Stated goal 1:
According to the article on the economy's recovery from the 2001 recession, why does the tight job market have many people on edge? Answer in one to three sentences.
Stated goal 2:
Turn the paragraph of the article on the economy's recovery from the 2001 recession that begins "Unemployment is back at an eight-year high" into a bulleted list that keeps its main facts.

Extract provided:
-.-.-
It's a year later, and Mark Kulick is gradually pulling his life back together from the recession of 2001. But as with the economy, full recovery isn't coming easily.

Kulick, 45, laid off as a maintenance mechanic in the summer of 2001, enrolled in community college near his home in West Scranton, Pa., and is on track to get a degree in electrical engineering technology next spring. His confidence, though, remains shaky and job prospects uncertain.

"I feel I'm able to cope right now," he said. "But I don't think I'll be able to gain any kind of strength until I'm permanently employed."

The story is much the same for the U.S. economy. After being socked by the potent combination of a recession and the Sept. 11 attacks in 2001, the world's leading economy climbed back up tentatively in 2002 but remained sluggish and shadowed by doubt at year's end.

Unemployment is back at an eight-year high, consumer confidence has dropped in the last six months and 401(k) statements are still painful to look at. Those "Dow 10,000" caps the New York Stock Exchange handed out in the golden investing days of 1999 aren't ready to come out of mothballs yet.

While some economic signs are positive and a double-dip recession seems unlikely, most experts don't see a full-blown recovery before the second half of next year.

"We had almost everything you could hit us with between 2001 and 2002 - Sept. 11, corporate malfeasance, the war on terrorism, Iraqnophobia, a dock strike," said Diane Swonk, chief economist for Chicago-based Bank One.

"The economy proved much more resilient than anybody thought, and prospects are better for more balanced growth next year. But it will probably be another six months before we start to feel a tingle about the economy again."

The tight job market has many on edge. The economy, while inching forward, isn't growing fast enough to create new jobs needed to absorb a growing pool of people looking for work.
-.-.-
Given material:
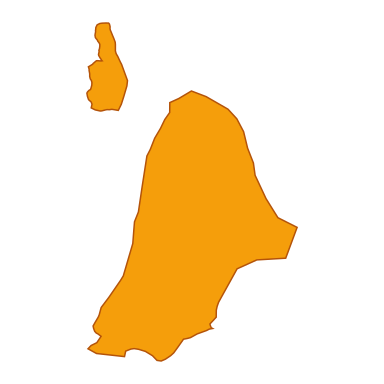 Onuimo, Imo, Nigeria (Mercator projection)
{"feature_id": "59680162B32871052171758", "entity_name": "Onuimo", "entity_type": "district", "adm_level": 2, "iso_a3": "NGA", "parent_name": "Nigeria", "parent_adm1": "Imo", "projection": "mercator", "projection_center": [7.204, 5.79], "detail": "fine", "context": "isolated", "style": "filled", "palette": "amber", "viewbox_px": 384, "rotation_deg": 0, "n_neighbors": 0, "source": "geoboundaries", "source_scale": "gbopen_adm2", "svg_char_len": 2028}
<svg xmlns="http://www.w3.org/2000/svg" viewBox="0 0 384 384"><path d="M191.4,91.0L178.8,98.5L169.8,102.6L169.7,112.5L164.8,119.5L160.5,128.4L154.7,138.2L150.3,149.4L146.9,156.0L142.1,187.0L138.4,212.0L134.5,221.8L133.9,229.2L132.8,243.5L123.3,275.9L120.4,280.6L108.9,297.3L101.2,307.5L100.6,309.6L99.2,314.9L98.2,317.2L95.4,321.9L93.1,326.0L93.6,328.4L94.7,331.3L96.2,333.0L97.9,333.9L101.1,336.3L96.8,342.7L91.1,345.5L88.0,348.8L96.5,353.5L124.5,356.6L125.7,351.1L130.8,349.1L134.1,348.6L138.6,349.3L145.4,351.4L152.5,355.7L157.0,360.4L161.2,361.0L165.4,359.2L170.6,355.7L173.7,352.9L177.7,347.4L183.5,339.2L187.1,338.5L190.5,337.6L197.2,333.9L206.6,330.5L209.3,329.1L212.6,328.5L211.2,327.7L210.4,325.7L209.9,324.0L216.2,317.2L216.3,310.2L217.1,306.5L218.6,302.2L237.1,268.8L256.8,259.9L285.7,258.2L297.1,227.4L277.9,217.7L266.0,198.6L255.1,175.3L253.4,163.0L247.6,148.2L243.6,131.7L236.8,118.8L228.0,109.2L206.1,96.6L191.4,91.0ZM91.2,107.9L93.8,109.2L95.2,109.9L100.2,111.0L101.7,110.9L105.5,109.9L107.1,109.6L109.3,109.7L111.9,109.3L118.3,110.4L121.3,104.3L123.7,96.8L126.9,85.9L127.5,80.6L121.6,64.4L120.4,62.1L119.2,59.6L118.2,57.3L117.3,55.6L116.5,54.3L116.0,53.2L115.4,50.9L115.4,44.5L115.2,42.2L113.8,38.4L112.6,35.6L111.4,32.6L110.3,30.0L110.0,28.6L110.1,26.8L109.8,25.4L109.4,24.0L108.6,23.1L105.8,23.0L101.8,23.2L99.8,23.5L97.2,24.8L96.3,26.5L95.8,27.7L95.7,29.4L95.5,30.4L95.6,31.8L95.2,33.8L95.0,35.4L95.4,37.6L96.2,38.7L97.3,40.0L97.8,41.2L98.6,42.2L99.4,43.4L99.8,44.4L99.8,46.2L99.5,48.5L98.9,50.4L99.1,51.7L98.7,53.4L98.5,54.5L98.7,55.5L99.4,56.7L100.2,58.1L101.0,59.2L101.3,59.8L101.7,60.4L102.1,60.8L101.5,60.9L100.0,60.9L98.9,60.8L97.7,60.7L96.9,60.7L96.4,60.8L95.7,61.3L94.9,62.0L94.1,62.7L93.1,63.5L92.7,64.2L88.4,66.8L89.1,69.1L89.1,70.5L89.7,73.8L89.7,76.5L90.3,78.9L91.4,80.6L91.9,82.5L91.8,85.1L91.0,88.1L90.5,89.5L89.1,90.3L87.9,91.5L87.2,92.4L86.9,93.3L87.1,94.4L87.4,96.2L88.5,99.5L89.4,100.5L90.8,101.6L91.3,102.3L92.0,104.3L91.2,107.9Z" fill="#f59e0b" stroke="#b45309" stroke-width="1.5"/></svg>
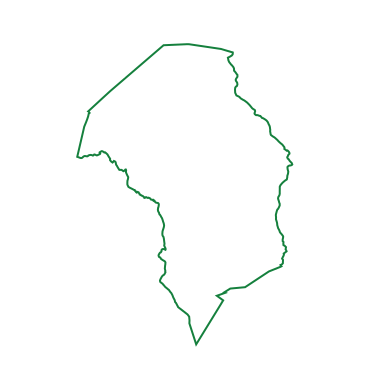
-.-.-
Task answer 1:
The economy is moving forward, but not fast enough to create the new jobs needed to absorb a growing pool of people looking for work.

Task answer 2:
- Unemployment has returned to an eight-year high.
- Consumer confidence has fallen over the last six months.
- 401(k) statements are still painful to look at.
- The "Dow 10,000" caps the New York Stock Exchange gave out in 1999 are not yet ready to come out of mothballs.